Today she would be fourteen. Today, on her birthday, my arms are empty. They ache to hold her again, to tell her how much I love her and how proud I am of who she has become.
The anticipation of this day begins well before it arrives and I often find myself on edge and extremely emotional. I feel angry that everyone in the world seems to be celebrating their living child’s birthday and posting pictures on social media while I am trying to formulate a plan that will both honor my deceased child’s life and respect the different ways that each of my family members grieve. I wonder why she can’t be here. Why was her life cut short? As a parent, you expect that there will be a lifetime of birthdays to celebrate.
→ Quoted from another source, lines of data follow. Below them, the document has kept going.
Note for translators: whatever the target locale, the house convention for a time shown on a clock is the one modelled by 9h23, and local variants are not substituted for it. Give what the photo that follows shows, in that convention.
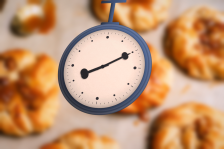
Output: 8h10
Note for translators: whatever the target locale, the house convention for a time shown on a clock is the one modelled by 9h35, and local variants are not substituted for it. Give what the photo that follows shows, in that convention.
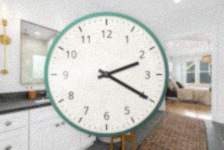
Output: 2h20
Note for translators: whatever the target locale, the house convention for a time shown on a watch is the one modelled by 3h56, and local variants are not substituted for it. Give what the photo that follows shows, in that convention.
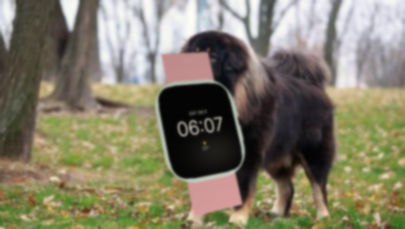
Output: 6h07
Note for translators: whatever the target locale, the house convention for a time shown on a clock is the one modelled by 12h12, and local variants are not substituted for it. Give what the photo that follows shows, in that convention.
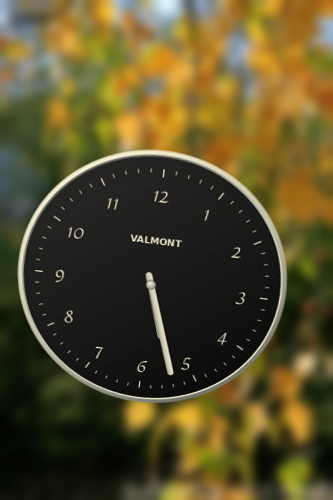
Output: 5h27
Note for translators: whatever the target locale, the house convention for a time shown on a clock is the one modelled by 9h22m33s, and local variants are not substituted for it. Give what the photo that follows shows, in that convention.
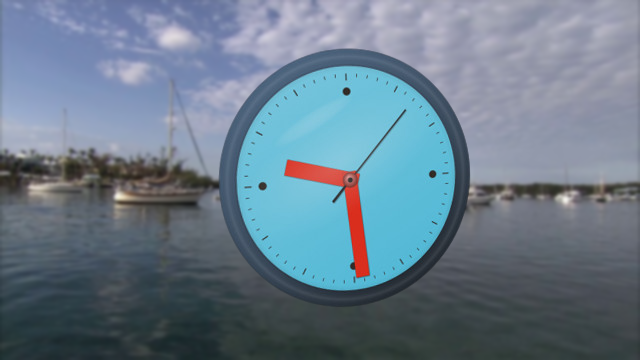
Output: 9h29m07s
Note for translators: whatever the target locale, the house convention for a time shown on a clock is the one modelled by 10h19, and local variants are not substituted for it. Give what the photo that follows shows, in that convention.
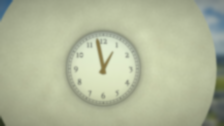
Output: 12h58
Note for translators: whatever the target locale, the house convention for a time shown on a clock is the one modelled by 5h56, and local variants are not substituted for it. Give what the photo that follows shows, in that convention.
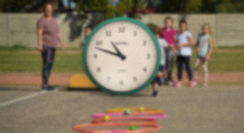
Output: 10h48
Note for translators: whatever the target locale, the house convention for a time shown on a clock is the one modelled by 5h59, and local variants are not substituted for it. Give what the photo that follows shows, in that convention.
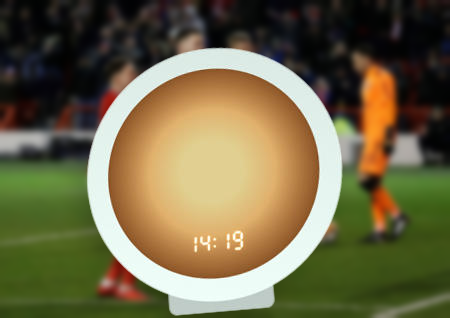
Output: 14h19
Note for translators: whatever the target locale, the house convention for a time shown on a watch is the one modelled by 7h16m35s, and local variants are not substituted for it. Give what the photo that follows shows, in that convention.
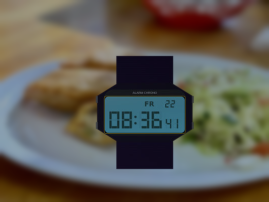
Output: 8h36m41s
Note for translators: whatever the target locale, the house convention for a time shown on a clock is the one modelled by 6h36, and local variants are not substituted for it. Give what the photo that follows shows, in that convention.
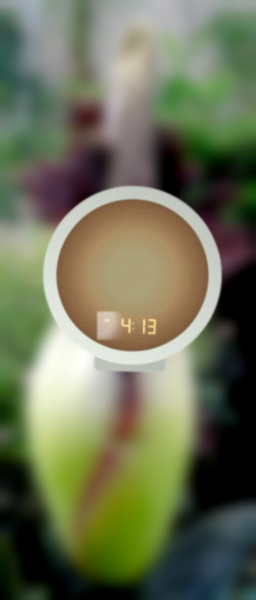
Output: 4h13
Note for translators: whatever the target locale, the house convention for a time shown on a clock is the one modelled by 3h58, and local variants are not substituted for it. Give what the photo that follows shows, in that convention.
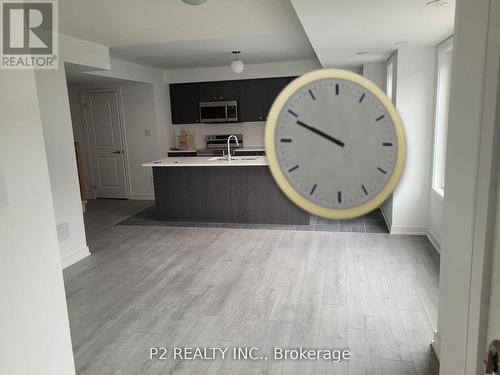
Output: 9h49
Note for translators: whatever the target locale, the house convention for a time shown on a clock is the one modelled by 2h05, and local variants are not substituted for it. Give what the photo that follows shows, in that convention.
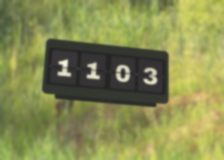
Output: 11h03
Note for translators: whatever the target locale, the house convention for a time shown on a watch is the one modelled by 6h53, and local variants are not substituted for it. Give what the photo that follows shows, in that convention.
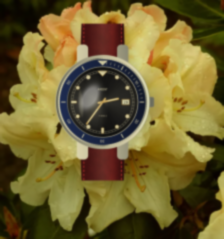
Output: 2h36
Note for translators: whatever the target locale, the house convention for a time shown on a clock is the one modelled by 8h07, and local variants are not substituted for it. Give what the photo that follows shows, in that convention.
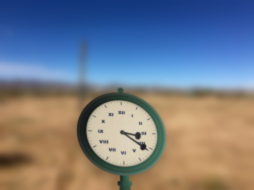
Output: 3h21
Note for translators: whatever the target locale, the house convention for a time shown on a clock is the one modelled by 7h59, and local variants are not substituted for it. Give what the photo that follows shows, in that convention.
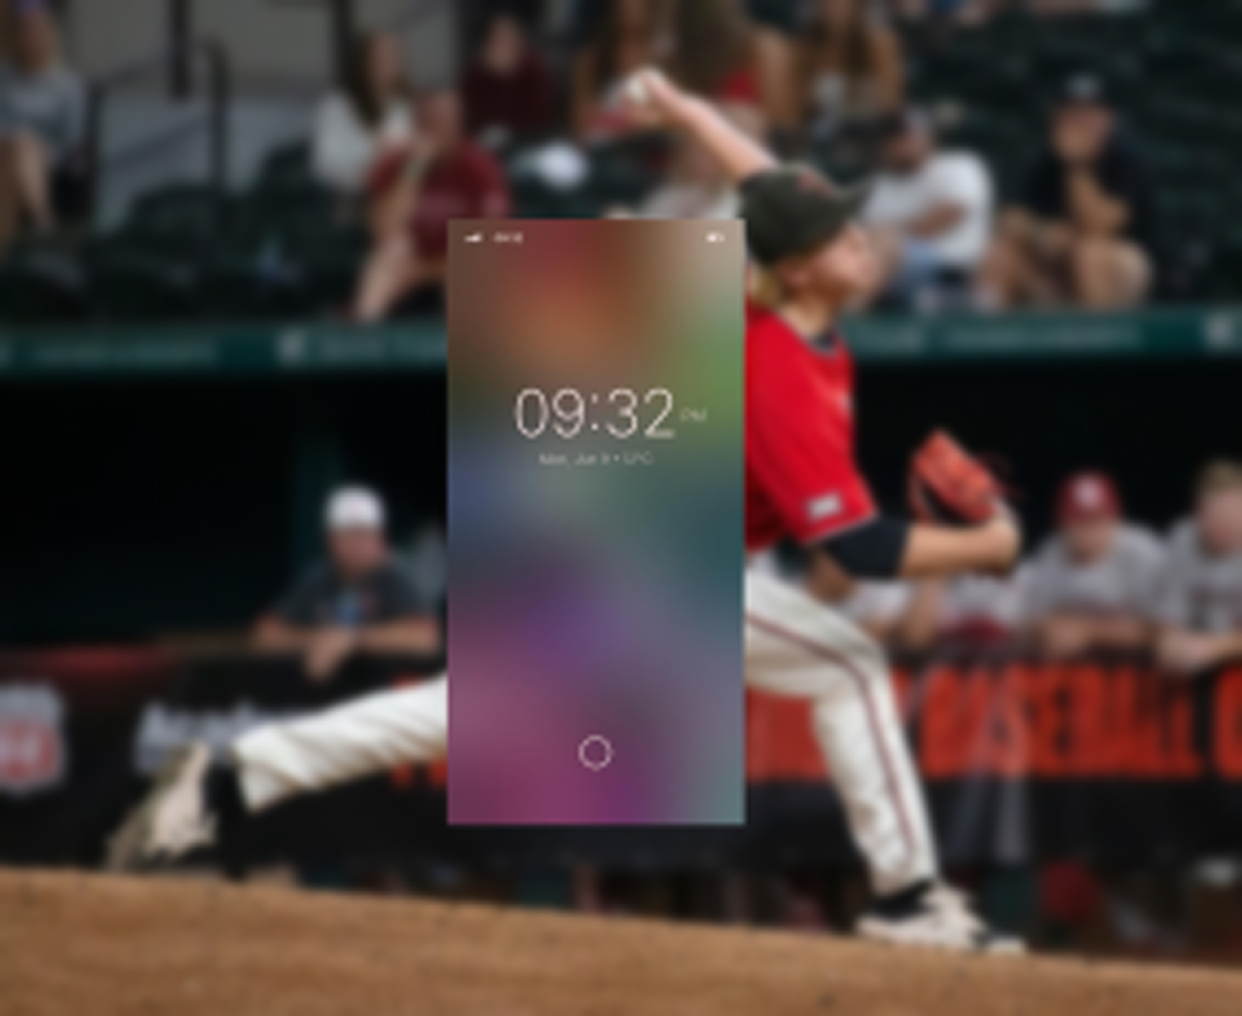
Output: 9h32
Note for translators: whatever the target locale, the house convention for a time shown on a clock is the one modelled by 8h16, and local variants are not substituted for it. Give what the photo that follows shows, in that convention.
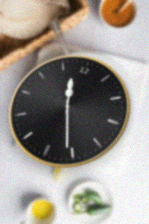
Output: 11h26
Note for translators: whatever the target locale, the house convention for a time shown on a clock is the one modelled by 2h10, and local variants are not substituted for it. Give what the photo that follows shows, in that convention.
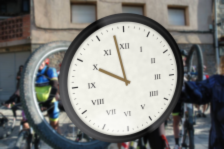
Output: 9h58
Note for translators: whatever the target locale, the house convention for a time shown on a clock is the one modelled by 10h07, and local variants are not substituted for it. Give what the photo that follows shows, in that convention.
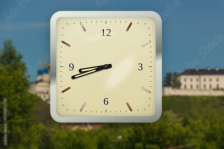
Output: 8h42
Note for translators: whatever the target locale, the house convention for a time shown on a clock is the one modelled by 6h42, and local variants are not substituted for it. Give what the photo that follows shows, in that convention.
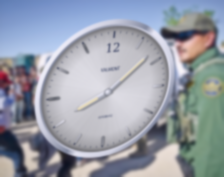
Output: 8h08
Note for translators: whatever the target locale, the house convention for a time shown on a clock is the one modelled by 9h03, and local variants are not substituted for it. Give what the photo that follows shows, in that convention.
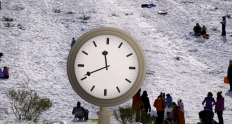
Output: 11h41
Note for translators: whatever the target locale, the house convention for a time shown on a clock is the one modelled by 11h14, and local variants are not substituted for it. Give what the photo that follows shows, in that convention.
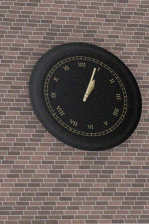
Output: 1h04
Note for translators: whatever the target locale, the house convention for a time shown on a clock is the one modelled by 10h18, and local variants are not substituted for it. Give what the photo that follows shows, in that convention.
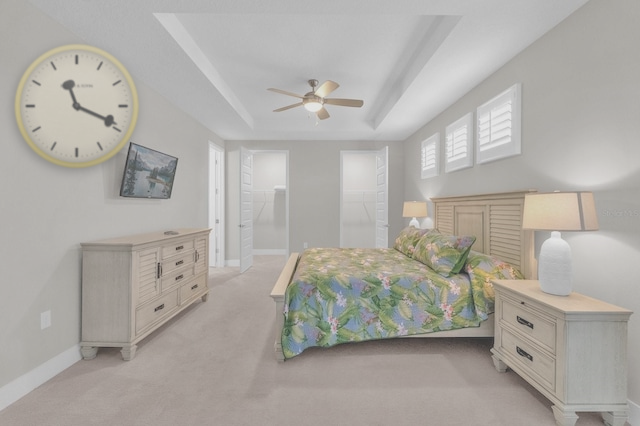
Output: 11h19
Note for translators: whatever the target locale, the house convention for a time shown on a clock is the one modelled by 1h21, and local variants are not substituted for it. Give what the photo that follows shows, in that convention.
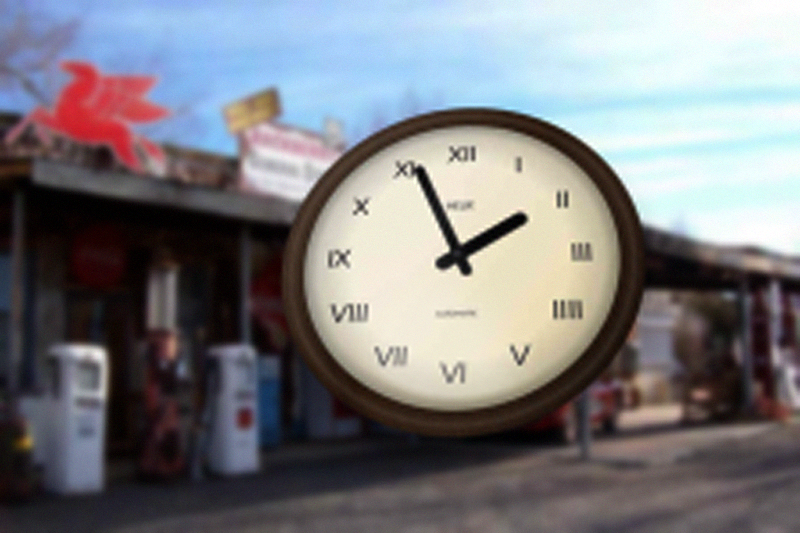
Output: 1h56
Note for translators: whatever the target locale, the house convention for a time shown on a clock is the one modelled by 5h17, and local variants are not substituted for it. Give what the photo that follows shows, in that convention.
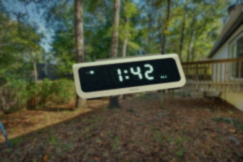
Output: 1h42
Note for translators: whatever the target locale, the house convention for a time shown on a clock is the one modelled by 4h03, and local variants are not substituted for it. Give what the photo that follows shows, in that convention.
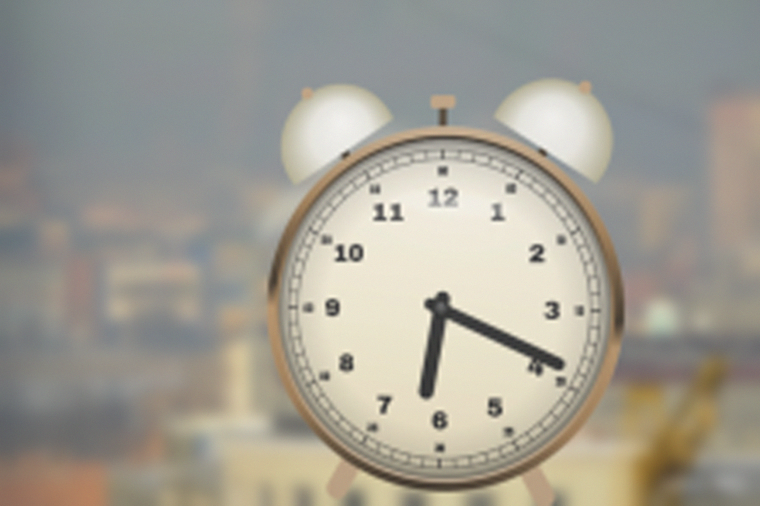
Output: 6h19
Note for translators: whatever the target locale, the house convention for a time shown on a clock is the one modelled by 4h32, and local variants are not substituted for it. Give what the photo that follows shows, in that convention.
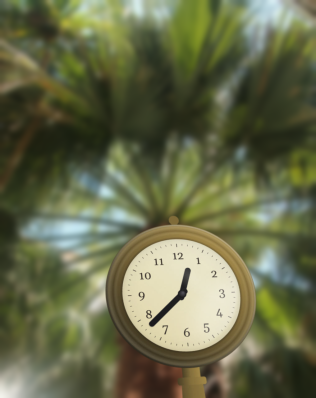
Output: 12h38
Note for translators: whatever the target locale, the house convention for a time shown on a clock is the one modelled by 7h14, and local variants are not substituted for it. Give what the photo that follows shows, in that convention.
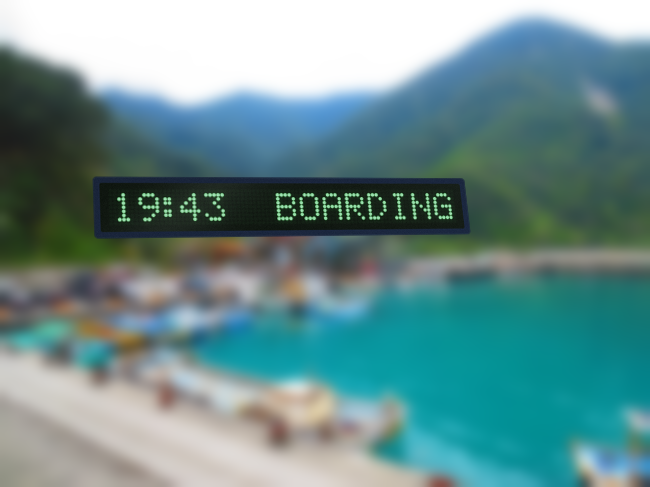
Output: 19h43
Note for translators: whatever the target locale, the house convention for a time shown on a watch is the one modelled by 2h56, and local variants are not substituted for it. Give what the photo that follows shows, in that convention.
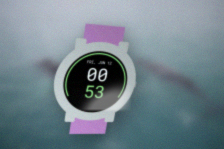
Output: 0h53
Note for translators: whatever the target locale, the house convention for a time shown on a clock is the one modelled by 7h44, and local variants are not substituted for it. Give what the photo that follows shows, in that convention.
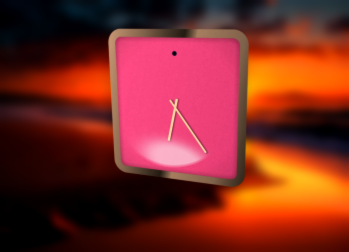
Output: 6h24
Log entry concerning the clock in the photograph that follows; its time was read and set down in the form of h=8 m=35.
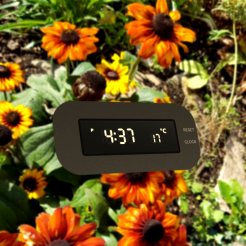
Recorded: h=4 m=37
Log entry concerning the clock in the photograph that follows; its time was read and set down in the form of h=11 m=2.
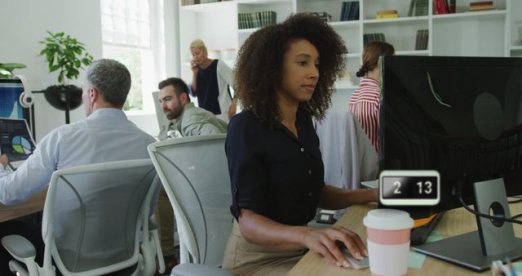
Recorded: h=2 m=13
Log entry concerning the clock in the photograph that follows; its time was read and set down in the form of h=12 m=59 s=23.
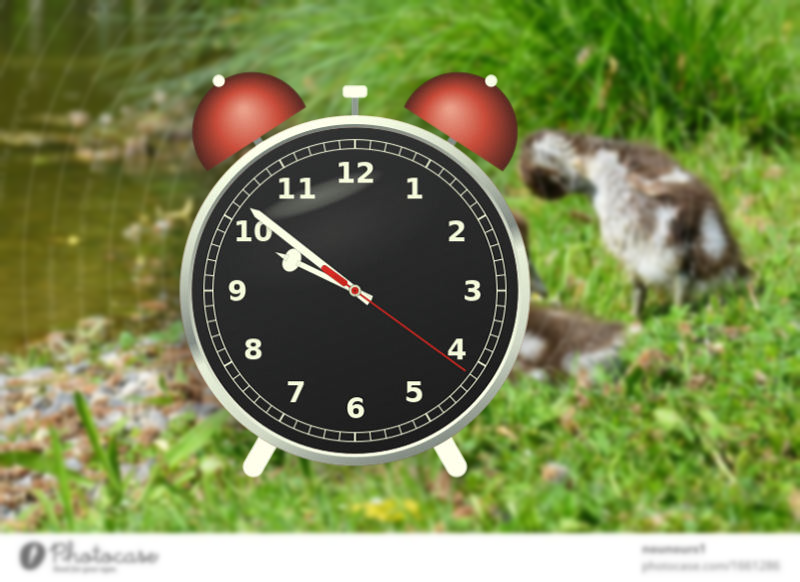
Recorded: h=9 m=51 s=21
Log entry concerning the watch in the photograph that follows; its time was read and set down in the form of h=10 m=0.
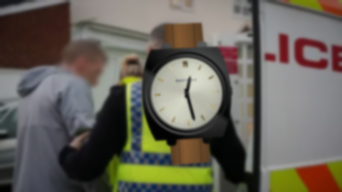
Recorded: h=12 m=28
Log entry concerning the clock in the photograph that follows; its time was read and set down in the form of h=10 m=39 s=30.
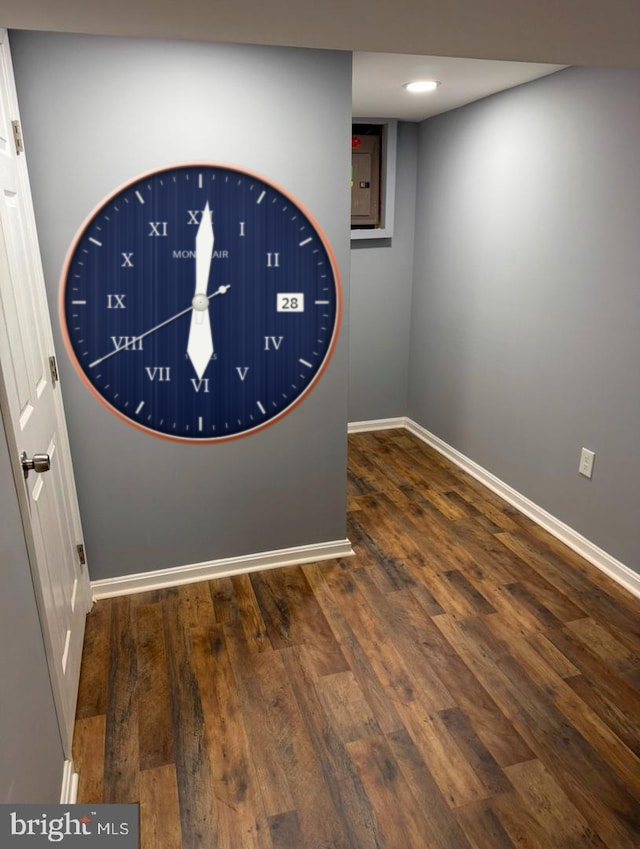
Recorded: h=6 m=0 s=40
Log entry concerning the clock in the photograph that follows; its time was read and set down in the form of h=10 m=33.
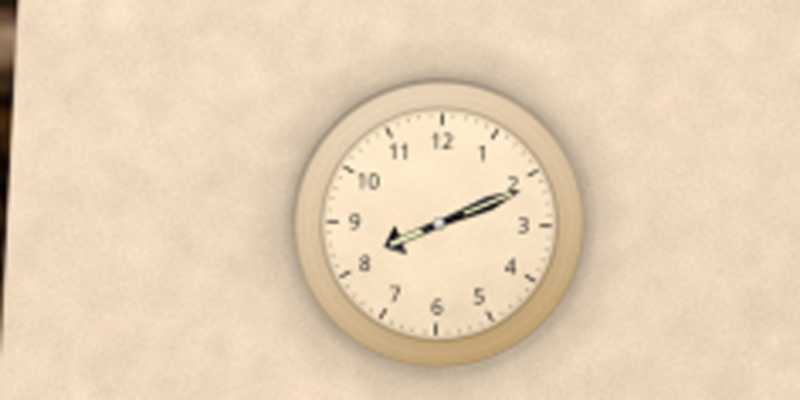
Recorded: h=8 m=11
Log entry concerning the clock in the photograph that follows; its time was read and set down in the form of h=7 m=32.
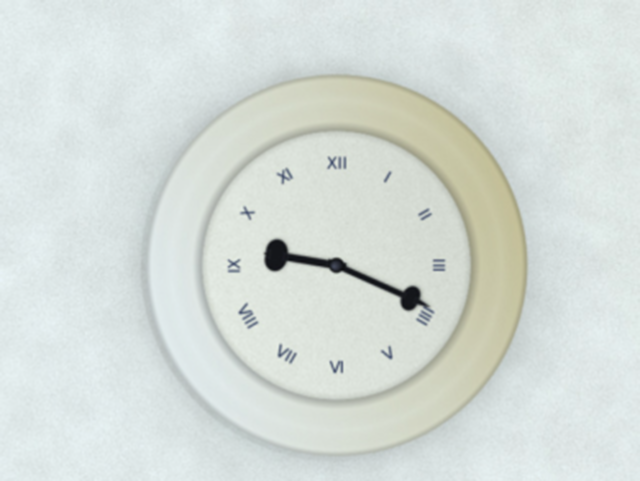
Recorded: h=9 m=19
But we aren’t promised a lifetime of birthdays. We aren’t promised tomorrow. Sin brought death into this world and until Jesus comes again to redeem it, our physical bodies will fail us. Evelyn was an unexpected gift to me. While she lived on this earth, I did my best to nurture her, to love her, and to prepare her for her eternal home. She resides there now, with the angels and saints. God has completed the work in her and my job as her mother is finished. And even though the pain of being physically separated from her is indescribable, our love for one another can never be untethered because it comes from the Eternal One who is Love Incarnate. We love because He first loved us.
Happy Birthday my darling little girl. You brought me so much joy in this life. You radiated God’s love and goodness. Your life was an offering to Him. I will never stop loving you or celebrating the day that you were born into this world. May you find rest in your Savior whom you loved so deeply. And may God sustain those of us who miss you with an inexplicable longing until we hold you in our arms again.
4 thoughts on “Expectations”
Beautiful. Happy Birthday Evie.
Evie’s name was the first on my lips today. As I sit here reading your blog post crying and laughing about Chad (as I know her birth story), I am so thankful that you continue to share her life and this journey with us. You don’t have to do this but you do. Many people wouldn’t. The world needs to know this indescribable grief. As hard and as complicated as this grief is, I can only imagine all the people you help including me. You aid those who are enduring this pain but you are also opening the eyes and hearts of others to Jesus. You remind us all that are hope is in Him and you are evangelizing by truly living the truth and fullness of our Catholic faith. I am so grateful that my family knew Evie in this life and grateful to know we can ask her to pray for us still. Grateful to walk beside you! Happy birthday in heaven Evie! We love you and miss you! Beloved Evie…pray for us!
Prayers surround you. Boundless Grace enfolds you.
Thank you for writing this, and allowing us to read, contemplate, and pray all the more (and better.)
I love you,
Thank you, Jen, for sharing your heart with all of us. Although I weep everytime I read your writings, I am deeply inspired by the very real balance that you witness to, between agonizing grief and joyful hope.
I keep you and your family always in my prayers.